◆ What you are asked to do
While copying the entries exactly, leave out each picture they contain.
* * * * * * * * *
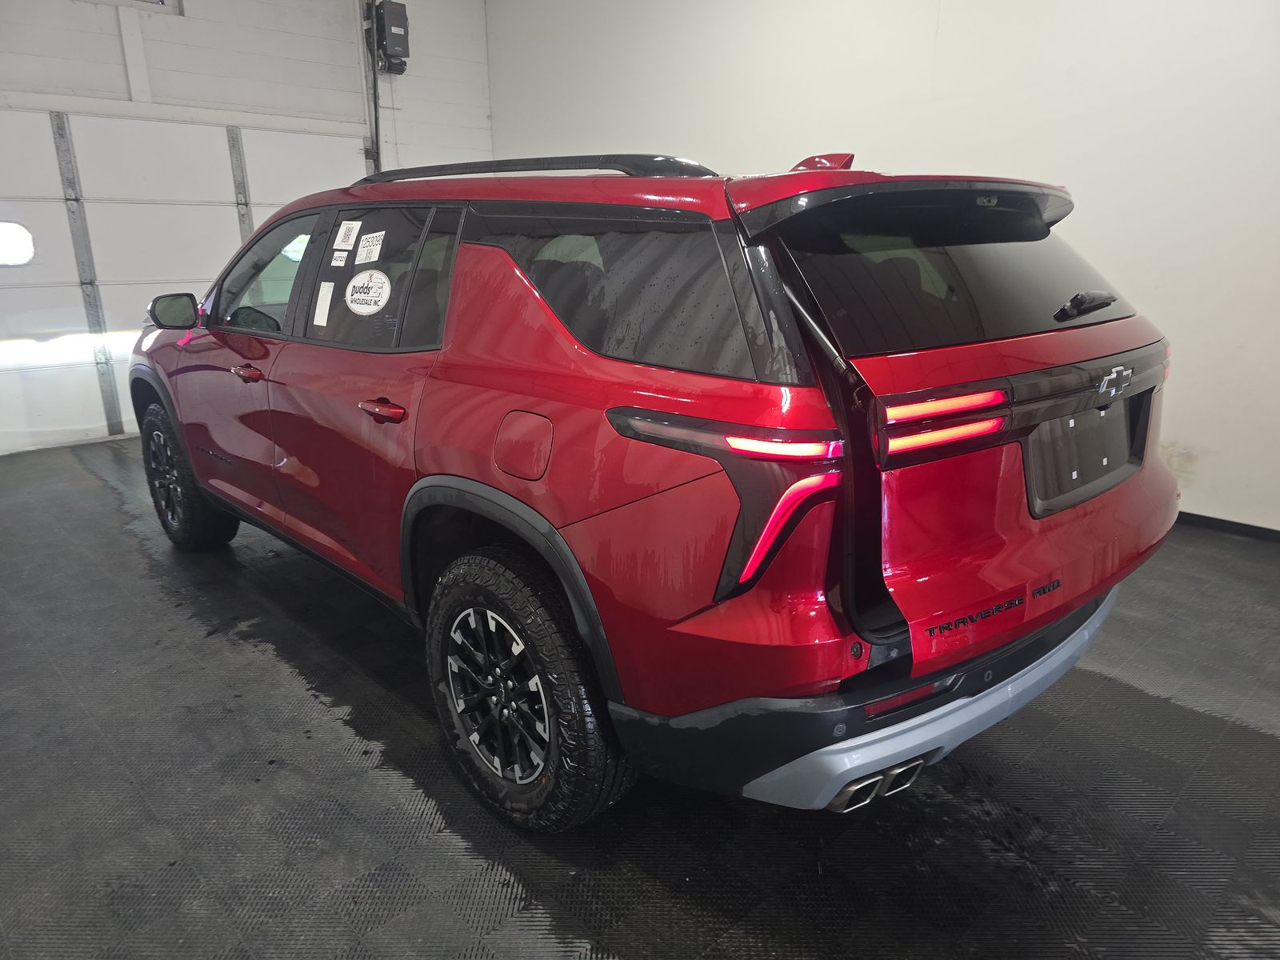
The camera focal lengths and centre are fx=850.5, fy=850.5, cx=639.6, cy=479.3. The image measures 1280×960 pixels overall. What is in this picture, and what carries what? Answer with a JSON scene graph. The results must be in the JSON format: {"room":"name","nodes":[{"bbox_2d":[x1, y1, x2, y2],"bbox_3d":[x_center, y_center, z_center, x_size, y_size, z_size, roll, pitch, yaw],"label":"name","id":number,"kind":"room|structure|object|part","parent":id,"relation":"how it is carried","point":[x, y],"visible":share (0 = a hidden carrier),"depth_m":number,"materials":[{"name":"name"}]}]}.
{"room":"garage","nodes":[
{"label":"garage","id":0,"kind":"room"},
{"bbox_2d":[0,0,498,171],"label":"back wall","id":1,"kind":"structure","parent":0,"point":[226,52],"depth_m":5.97,"materials":[{"name":"white paint"}]},
{"bbox_2d":[0,110,373,454],"bbox_3d":[-3.228,-1.407,5.834,2.979,2.133,0.136,-15,22,-41],"label":"garage door","id":2,"kind":"structure","parent":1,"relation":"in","point":[46,230],"depth_m":5.56,"materials":[{"name":"white metal"}]},
{"bbox_2d":[0,220,35,266],"bbox_3d":[-4.101,-1.455,5.258,0.616,0.284,0.053,-15,22,-41],"label":"door window","id":3,"kind":"structure","parent":2,"relation":"in","point":[3,248],"depth_m":5.36,"materials":[{"name":"white"}]},
{"bbox_2d":[360,0,382,172],"bbox_3d":[-2.021,-2.615,6.525,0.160,2.024,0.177,-15,22,-41],"label":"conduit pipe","id":4,"kind":"object","parent":1,"relation":"attached to","point":[370,157],"visible":0.61,"depth_m":6.45,"materials":[{"name":"metal"}]},
{"bbox_2d":[370,0,410,74],"bbox_3d":[-1.889,-3.324,6.391,0.229,0.484,0.235,-15,22,-41],"label":"garage door opener","id":5,"kind":"object","parent":1,"relation":"attached to","point":[393,22],"visible":0.9,"depth_m":6.33,"materials":[{"name":"black"}]},
{"bbox_2d":[0,432,1279,959],"bbox_3d":[-0.312,0.591,2.820,5.112,0.111,7.537,-15,22,-41],"label":"floor","id":6,"kind":"structure","parent":0,"point":[247,657],"depth_m":2.04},
{"bbox_2d":[132,142,1181,832],"bbox_3d":[-0.330,-0.306,3.030,1.696,1.501,3.659,-15,22,-41],"label":"red suv","id":7,"kind":"object","parent":6,"relation":"on","point":[984,686],"visible":0.99,"depth_m":1.80,"materials":[{"name":"red metal"}]},
{"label":"mirror","id":8,"kind":"part","parent":7,"relation":"part of","materials":[{"name":"black mirror"}]},
{"bbox_3d":[-1.856,-0.019,3.462,0.217,0.570,0.552,-15,22,-41],"label":"wheel","id":9,"kind":"part","parent":7,"relation":"part of","materials":[{"name":"black rubber"}]},
{"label":"front door handle","id":10,"kind":"part","parent":7,"relation":"part of","materials":[{"name":"metal"}]},
{"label":"front door window","id":11,"kind":"part","parent":7,"relation":"part of","materials":[{"name":"glass"}]},
{"bbox_2d":[312,280,334,325],"bbox_3d":[-0.961,-0.527,2.583,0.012,0.119,0.098,-15,22,-41],"label":"paper label","id":12,"kind":"object","parent":7,"relation":"attached to","point":[322,299],"visible":0.98,"depth_m":2.58,"materials":[{"name":"white paper"}]},
{"bbox_2d":[330,249,349,266],"bbox_3d":[-0.931,-0.683,2.635,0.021,0.051,0.061,-15,22,-41],"label":"white sticker","id":13,"kind":"object","parent":7,"relation":"attached to","point":[338,262],"visible":0.98,"depth_m":2.64,"materials":[{"name":"white paper"}]},
{"bbox_2d":[332,219,360,250],"bbox_3d":[-0.872,-0.723,2.525,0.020,0.081,0.131,-15,22,-41],"label":"sticker","id":14,"kind":"object","parent":7,"relation":"attached to","point":[350,240],"visible":0.98,"depth_m":2.52,"materials":[{"name":"white paper"}]},
{"bbox_2d":[344,269,390,313],"bbox_3d":[-0.769,-0.527,2.394,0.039,0.104,0.120,-15,22,-41],"label":"round sticker","id":15,"kind":"object","parent":7,"relation":"attached to","point":[378,283],"visible":0.99,"depth_m":2.39,"materials":[{"name":"white paper"}]},
{"bbox_2d":[354,231,385,265],"bbox_3d":[-0.787,-0.669,2.474,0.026,0.079,0.134,-15,22,-41],"label":"paper sticker","id":16,"kind":"object","parent":7,"relation":"attached to","point":[372,259],"visible":0.98,"depth_m":2.47,"materials":[{"name":"white paper"}]},
{"bbox_3d":[-0.812,-0.604,2.647,0.101,0.446,0.993,-15,22,-41],"label":"door window","id":17,"kind":"part","parent":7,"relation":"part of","materials":[{"name":"black glass"}]},
{"bbox_3d":[-0.659,-0.184,2.253,0.084,0.041,0.182,-15,22,-41],"label":"door handle","id":18,"kind":"part","parent":7,"relation":"part of","materials":[{"name":"red metal"}]},
{"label":"alloy rim","id":19,"kind":"part","parent":7,"relation":"part of","materials":[{"name":"metal"}]},
{"bbox_3d":[-0.256,-0.073,1.971,0.063,0.153,0.231,-15,22,-41],"label":"fuel filler door","id":20,"kind":"part","parent":7,"relation":"part of","materials":[{"name":"red metal"}]},
{"bbox_3d":[-0.272,0.478,1.972,0.220,0.577,0.554,-15,22,-41],"label":"wheel","id":21,"kind":"part","parent":7,"relation":"part of","materials":[{"name":"black rubber"}]},
{"bbox_3d":[-0.076,-0.426,1.930,0.089,0.348,0.916,-15,22,-41],"label":"quarter window","id":22,"kind":"part","parent":7,"relation":"part of","materials":[{"name":"black glass"}]},
{"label":"taillight","id":23,"kind":"part","parent":7,"relation":"part of","materials":[{"name":"red plastic"}]},
{"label":"exhaust outlet","id":24,"kind":"part","parent":7,"relation":"part of","materials":[{"name":"metal"}]},
{"bbox_3d":[0.692,0.354,2.522,1.727,0.196,1.101,-15,22,-41],"label":"bumper","id":25,"kind":"part","parent":7,"relation":"part of","materials":[{"name":"black plastic"}]},
{"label":"taillight","id":26,"kind":"part","parent":7,"relation":"part of","materials":[{"name":"red plastic"}]},
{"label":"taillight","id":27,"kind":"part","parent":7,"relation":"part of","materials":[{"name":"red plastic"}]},
{"bbox_3d":[0.787,-0.499,2.087,0.956,0.317,0.221,-15,22,-41],"label":"window","id":28,"kind":"part","parent":7,"relation":"part of","materials":[{"name":"black glass"}]},
{"bbox_3d":[1.186,-0.074,2.270,0.453,0.234,0.139,-15,22,-41],"label":"license plate holder","id":29,"kind":"part","parent":7,"relation":"part of","materials":[{"name":"black plastic"}]},
{"bbox_3d":[1.155,-0.471,2.264,0.270,0.070,0.114,-15,22,-41],"label":"wiper","id":30,"kind":"part","parent":7,"relation":"part of","materials":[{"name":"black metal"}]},
{"bbox_2d":[488,0,1279,532],"bbox_3d":[1.597,-1.609,4.390,0.171,3.250,7.764,-15,22,-41],"label":"right wall","id":31,"kind":"structure","parent":0,"point":[899,151],"depth_m":3.97,"materials":[{"name":"white paint"}]},
{"bbox_2d":[1176,510,1279,542],"bbox_3d":[2.271,0.115,4.113,0.014,0.069,4.033,-15,22,-41],"label":"baseboard","id":32,"kind":"structure","parent":31,"relation":"attached to","point":[1234,522],"depth_m":3.78,"materials":[{"name":"black rubber"}]}
]}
* * * * * * * * *
◆ Answer for this exercise
The camera focal lengths and centre are fx=850.5, fy=850.5, cx=639.6, cy=479.3. The image measures 1280×960 pixels overall. What is in this picture, and what carries what? Answer with a JSON scene graph. The results must be in the JSON format: {"room":"name","nodes":[{"bbox_2d":[x1, y1, x2, y2],"bbox_3d":[x_center, y_center, z_center, x_size, y_size, z_size, roll, pitch, yaw],"label":"name","id":number,"kind":"room|structure|object|part","parent":id,"relation":"how it is carried","point":[x, y],"visible":share (0 = a hidden carrier),"depth_m":number,"materials":[{"name":"name"}]}]}.
{"room":"garage","nodes":[
{"label":"garage","id":0,"kind":"room"},
{"bbox_2d":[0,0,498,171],"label":"back wall","id":1,"kind":"structure","parent":0,"point":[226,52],"depth_m":5.97,"materials":[{"name":"white paint"}]},
{"bbox_2d":[0,110,373,454],"bbox_3d":[-3.228,-1.407,5.834,2.979,2.133,0.136,-15,22,-41],"label":"garage door","id":2,"kind":"structure","parent":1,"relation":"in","point":[46,230],"depth_m":5.56,"materials":[{"name":"white metal"}]},
{"bbox_2d":[0,220,35,266],"bbox_3d":[-4.101,-1.455,5.258,0.616,0.284,0.053,-15,22,-41],"label":"door window","id":3,"kind":"structure","parent":2,"relation":"in","point":[3,248],"depth_m":5.36,"materials":[{"name":"white"}]},
{"bbox_2d":[360,0,382,172],"bbox_3d":[-2.021,-2.615,6.525,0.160,2.024,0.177,-15,22,-41],"label":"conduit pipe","id":4,"kind":"object","parent":1,"relation":"attached to","point":[370,157],"visible":0.61,"depth_m":6.45,"materials":[{"name":"metal"}]},
{"bbox_2d":[370,0,410,74],"bbox_3d":[-1.889,-3.324,6.391,0.229,0.484,0.235,-15,22,-41],"label":"garage door opener","id":5,"kind":"object","parent":1,"relation":"attached to","point":[393,22],"visible":0.9,"depth_m":6.33,"materials":[{"name":"black"}]},
{"bbox_2d":[0,432,1279,959],"bbox_3d":[-0.312,0.591,2.820,5.112,0.111,7.537,-15,22,-41],"label":"floor","id":6,"kind":"structure","parent":0,"point":[247,657],"depth_m":2.04},
{"bbox_2d":[132,142,1181,832],"bbox_3d":[-0.330,-0.306,3.030,1.696,1.501,3.659,-15,22,-41],"label":"red suv","id":7,"kind":"object","parent":6,"relation":"on","point":[984,686],"visible":0.99,"depth_m":1.80,"materials":[{"name":"red metal"}]},
{"label":"mirror","id":8,"kind":"part","parent":7,"relation":"part of","materials":[{"name":"black mirror"}]},
{"bbox_3d":[-1.856,-0.019,3.462,0.217,0.570,0.552,-15,22,-41],"label":"wheel","id":9,"kind":"part","parent":7,"relation":"part of","materials":[{"name":"black rubber"}]},
{"label":"front door handle","id":10,"kind":"part","parent":7,"relation":"part of","materials":[{"name":"metal"}]},
{"label":"front door window","id":11,"kind":"part","parent":7,"relation":"part of","materials":[{"name":"glass"}]},
{"bbox_2d":[312,280,334,325],"bbox_3d":[-0.961,-0.527,2.583,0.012,0.119,0.098,-15,22,-41],"label":"paper label","id":12,"kind":"object","parent":7,"relation":"attached to","point":[322,299],"visible":0.98,"depth_m":2.58,"materials":[{"name":"white paper"}]},
{"bbox_2d":[330,249,349,266],"bbox_3d":[-0.931,-0.683,2.635,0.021,0.051,0.061,-15,22,-41],"label":"white sticker","id":13,"kind":"object","parent":7,"relation":"attached to","point":[338,262],"visible":0.98,"depth_m":2.64,"materials":[{"name":"white paper"}]},
{"bbox_2d":[332,219,360,250],"bbox_3d":[-0.872,-0.723,2.525,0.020,0.081,0.131,-15,22,-41],"label":"sticker","id":14,"kind":"object","parent":7,"relation":"attached to","point":[350,240],"visible":0.98,"depth_m":2.52,"materials":[{"name":"white paper"}]},
{"bbox_2d":[344,269,390,313],"bbox_3d":[-0.769,-0.527,2.394,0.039,0.104,0.120,-15,22,-41],"label":"round sticker","id":15,"kind":"object","parent":7,"relation":"attached to","point":[378,283],"visible":0.99,"depth_m":2.39,"materials":[{"name":"white paper"}]},
{"bbox_2d":[354,231,385,265],"bbox_3d":[-0.787,-0.669,2.474,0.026,0.079,0.134,-15,22,-41],"label":"paper sticker","id":16,"kind":"object","parent":7,"relation":"attached to","point":[372,259],"visible":0.98,"depth_m":2.47,"materials":[{"name":"white paper"}]},
{"bbox_3d":[-0.812,-0.604,2.647,0.101,0.446,0.993,-15,22,-41],"label":"door window","id":17,"kind":"part","parent":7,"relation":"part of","materials":[{"name":"black glass"}]},
{"bbox_3d":[-0.659,-0.184,2.253,0.084,0.041,0.182,-15,22,-41],"label":"door handle","id":18,"kind":"part","parent":7,"relation":"part of","materials":[{"name":"red metal"}]},
{"label":"alloy rim","id":19,"kind":"part","parent":7,"relation":"part of","materials":[{"name":"metal"}]},
{"bbox_3d":[-0.256,-0.073,1.971,0.063,0.153,0.231,-15,22,-41],"label":"fuel filler door","id":20,"kind":"part","parent":7,"relation":"part of","materials":[{"name":"red metal"}]},
{"bbox_3d":[-0.272,0.478,1.972,0.220,0.577,0.554,-15,22,-41],"label":"wheel","id":21,"kind":"part","parent":7,"relation":"part of","materials":[{"name":"black rubber"}]},
{"bbox_3d":[-0.076,-0.426,1.930,0.089,0.348,0.916,-15,22,-41],"label":"quarter window","id":22,"kind":"part","parent":7,"relation":"part of","materials":[{"name":"black glass"}]},
{"label":"taillight","id":23,"kind":"part","parent":7,"relation":"part of","materials":[{"name":"red plastic"}]},
{"label":"exhaust outlet","id":24,"kind":"part","parent":7,"relation":"part of","materials":[{"name":"metal"}]},
{"bbox_3d":[0.692,0.354,2.522,1.727,0.196,1.101,-15,22,-41],"label":"bumper","id":25,"kind":"part","parent":7,"relation":"part of","materials":[{"name":"black plastic"}]},
{"label":"taillight","id":26,"kind":"part","parent":7,"relation":"part of","materials":[{"name":"red plastic"}]},
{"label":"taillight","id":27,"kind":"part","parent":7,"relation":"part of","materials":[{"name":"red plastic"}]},
{"bbox_3d":[0.787,-0.499,2.087,0.956,0.317,0.221,-15,22,-41],"label":"window","id":28,"kind":"part","parent":7,"relation":"part of","materials":[{"name":"black glass"}]},
{"bbox_3d":[1.186,-0.074,2.270,0.453,0.234,0.139,-15,22,-41],"label":"license plate holder","id":29,"kind":"part","parent":7,"relation":"part of","materials":[{"name":"black plastic"}]},
{"bbox_3d":[1.155,-0.471,2.264,0.270,0.070,0.114,-15,22,-41],"label":"wiper","id":30,"kind":"part","parent":7,"relation":"part of","materials":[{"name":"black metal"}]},
{"bbox_2d":[488,0,1279,532],"bbox_3d":[1.597,-1.609,4.390,0.171,3.250,7.764,-15,22,-41],"label":"right wall","id":31,"kind":"structure","parent":0,"point":[899,151],"depth_m":3.97,"materials":[{"name":"white paint"}]},
{"bbox_2d":[1176,510,1279,542],"bbox_3d":[2.271,0.115,4.113,0.014,0.069,4.033,-15,22,-41],"label":"baseboard","id":32,"kind":"structure","parent":31,"relation":"attached to","point":[1234,522],"depth_m":3.78,"materials":[{"name":"black rubber"}]}
]}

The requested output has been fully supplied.